La CGT confirmó que se movilizará el próximo 30 de abril hacia Plaza de Mayo, en la antesala del Día del Trabajador, en una jornada que no incluirá paro general pero que combinará reclamos sindicales con un homenaje al papa Francisco.
La decisión se tomó tras una reunión del Consejo Directivo en la histórica sede de Azopardo y fue comunicada por el venadense Jorge Sola, uno de los triunviros de la central obrera y referente del Sindicato del Seguro.
Según explicó Sola, la convocatoria tendrá un doble sentido: por un lado, recordar la figura del Papa -a quien destacó por su cercanía con el mundo del trabajo y la solidaridad- y, por otro, visibilizar la situación social y económica actual. En ese marco, adelantó que pondrán el foco en el endeudamiento de las familias y el crecimiento del desempleo.

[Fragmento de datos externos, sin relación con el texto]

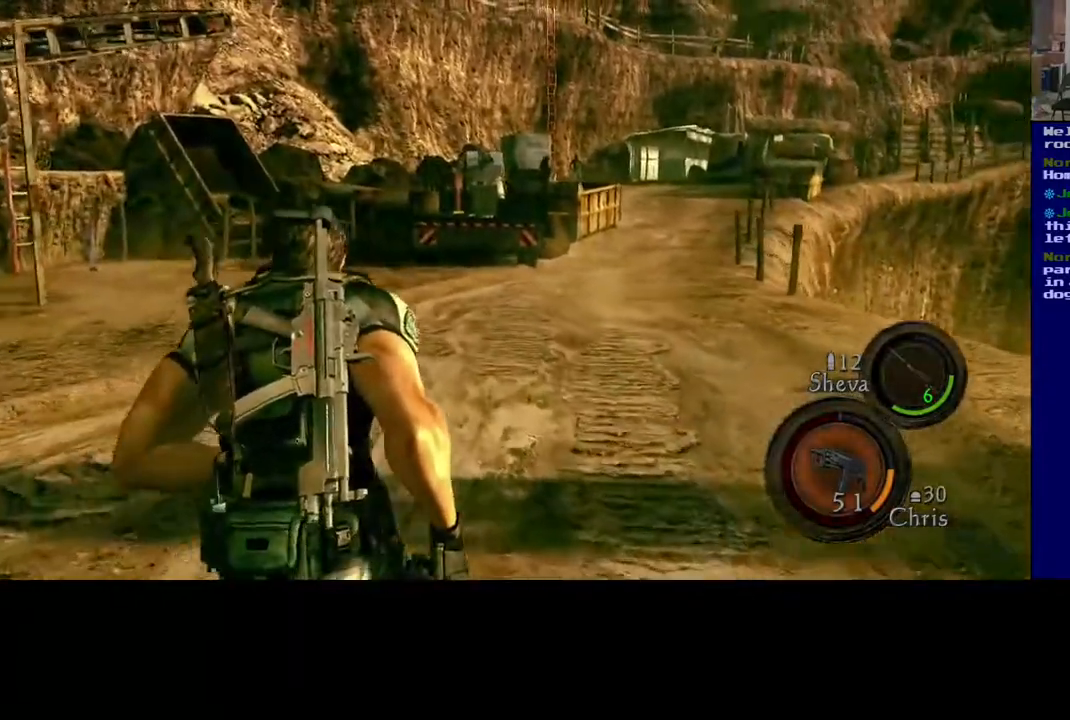
{"buttons": ["L3"], "left_stick": "up-right", "right_stick": "center", "events": []}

El dirigente, con raíces en Venado Tuerto, también insistió en uno de los reclamos centrales de la CGT: la necesidad de paritarias libres. “El Gobierno fijó un techo que está por debajo de la inflación promedio”, cuestionó, marcando distancia con la política salarial de la gestión nacional.
Durante el anuncio estuvo acompañado por otros referentes sindicales como Octavio Arguello y Horacio Arreceygor.
Además de la estructura gremial, se espera la participación de sectores de la Iglesia críticos del gobierno de Javier Milei y de organizaciones sociales como la Unión de Trabajadores de la Economía Popular, que en las últimas semanas encabezaron protestas en distintos puntos del país en rechazo a recortes en programas sociales.
De este modo, la CGT apuesta a una movilización con fuerte contenido político y simbólico, en un contexto de creciente tensión social y económica.